Most private universities in Dubai start offering courses at an annual price of Dh35,000. The course fee varies from university to university, with bigger universities having dedicated branch campuses charging a higher price for degrees offered here.
Universities fear speaking out against the rental policies of the education free zones and most are willing to only provide ‘off-the-record’ information citing cases of rental dispute with the free zone as an example.
Amity University is among the few universities expanding aggressively in Dubai. The group which has campuses in London, Singapore, Mauritius and India believes being in Dubai has its advantages.

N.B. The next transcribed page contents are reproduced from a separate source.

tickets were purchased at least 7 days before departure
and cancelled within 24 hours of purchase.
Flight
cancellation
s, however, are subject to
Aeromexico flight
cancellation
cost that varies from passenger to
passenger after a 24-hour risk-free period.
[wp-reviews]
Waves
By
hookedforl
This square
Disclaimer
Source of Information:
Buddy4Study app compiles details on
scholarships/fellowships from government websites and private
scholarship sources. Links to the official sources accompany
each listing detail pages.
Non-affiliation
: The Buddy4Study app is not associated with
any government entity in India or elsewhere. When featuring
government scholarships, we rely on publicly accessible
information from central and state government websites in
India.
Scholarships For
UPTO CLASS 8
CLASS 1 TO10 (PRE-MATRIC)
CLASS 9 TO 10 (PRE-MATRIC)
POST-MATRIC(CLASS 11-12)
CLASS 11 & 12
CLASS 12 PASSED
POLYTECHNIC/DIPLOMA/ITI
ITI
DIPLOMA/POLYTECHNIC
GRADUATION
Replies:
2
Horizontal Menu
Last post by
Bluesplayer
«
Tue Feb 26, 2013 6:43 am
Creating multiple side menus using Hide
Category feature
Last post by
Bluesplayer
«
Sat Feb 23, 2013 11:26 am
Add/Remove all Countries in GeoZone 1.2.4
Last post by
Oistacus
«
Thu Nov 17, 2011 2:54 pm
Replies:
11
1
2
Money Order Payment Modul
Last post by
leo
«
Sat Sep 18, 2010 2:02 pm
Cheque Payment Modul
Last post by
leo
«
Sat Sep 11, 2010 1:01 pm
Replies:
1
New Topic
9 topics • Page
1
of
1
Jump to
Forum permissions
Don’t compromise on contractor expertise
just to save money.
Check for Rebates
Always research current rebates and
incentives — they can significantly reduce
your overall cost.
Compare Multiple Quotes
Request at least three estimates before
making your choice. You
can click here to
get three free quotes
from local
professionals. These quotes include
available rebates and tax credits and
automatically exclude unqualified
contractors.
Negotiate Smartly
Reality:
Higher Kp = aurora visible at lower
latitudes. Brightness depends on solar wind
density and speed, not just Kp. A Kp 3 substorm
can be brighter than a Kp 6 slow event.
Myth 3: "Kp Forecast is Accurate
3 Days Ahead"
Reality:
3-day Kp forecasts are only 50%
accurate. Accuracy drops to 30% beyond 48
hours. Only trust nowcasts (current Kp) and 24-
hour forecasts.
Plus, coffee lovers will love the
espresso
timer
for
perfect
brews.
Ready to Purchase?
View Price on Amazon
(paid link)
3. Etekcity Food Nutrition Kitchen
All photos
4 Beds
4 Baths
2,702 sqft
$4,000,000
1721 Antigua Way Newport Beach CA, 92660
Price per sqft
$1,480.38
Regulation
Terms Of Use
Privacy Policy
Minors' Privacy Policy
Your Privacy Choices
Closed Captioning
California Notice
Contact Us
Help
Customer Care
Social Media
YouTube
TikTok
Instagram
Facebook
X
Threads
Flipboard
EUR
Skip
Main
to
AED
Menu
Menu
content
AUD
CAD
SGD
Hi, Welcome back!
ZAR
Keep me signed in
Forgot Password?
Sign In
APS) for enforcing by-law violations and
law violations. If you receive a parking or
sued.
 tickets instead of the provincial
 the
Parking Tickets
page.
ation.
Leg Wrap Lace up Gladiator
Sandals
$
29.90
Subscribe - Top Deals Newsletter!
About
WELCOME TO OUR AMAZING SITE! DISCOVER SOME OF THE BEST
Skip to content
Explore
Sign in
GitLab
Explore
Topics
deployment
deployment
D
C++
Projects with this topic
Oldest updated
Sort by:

Atul Chauhan, president — Amity Education Group, said, “Dubai is an extraordinary city but the manpower and rental costs are very high. It is even higher than London when it comes to these costs. Both rental and human resources contribute to a significant chunk of our operating costs.”
Higher education in Dubai’s education free zones  is regulated by the Knowledge and Human Development Authority (KHDA). Their message for universities and higher education institutions is clear.
Higher Education executive director of the KHDA Dr Warren Fox said: “We do not monitor fees as this is regulated by the market forces. However, we require institutions to list their fees with the KHDA so that they can be published on the KHDA website. Unlike schooling, higher education is not mandatory and is decided upon by the consumer.”
While the government policy provides a mandate for universities to operate in a free-market economy, students have no choice but to comply with fee requirements of universities, even if course fees are increased annually.
Universities are quick to blame rents in education free zones like Dubai International Academic City (DIAC) and Dubai Knowledge Village (DKV) as a reason for the increased cost of education. When contacted, TECOM Education cluster which manages the education free zones, refused to divulge any information on exact rental charges for universities.
A spokesperson from TECOM Education cluster said, “Our rental rates vary, and depend on the individual needs of our business partners and the type of activities and programmes being delivered by that institution.”
While clear information on rents was not made available, the spokesperson hinted rental rates at Academic City were lesser when compared to business parks like Dubai Knowledge Village, Dubai Media City and Dubai Internet City.
“Like in any other real estate market anywhere in the world, prices are dictated by supply and demand of that market,” added the spokesperson.
In a place where universities are deemed ‘business partners’ and students are treated as a commodity, Dubai’s attempt to position itself as a regional education hub could be jeopardised if measures aren’t taken to regulate the higher education market.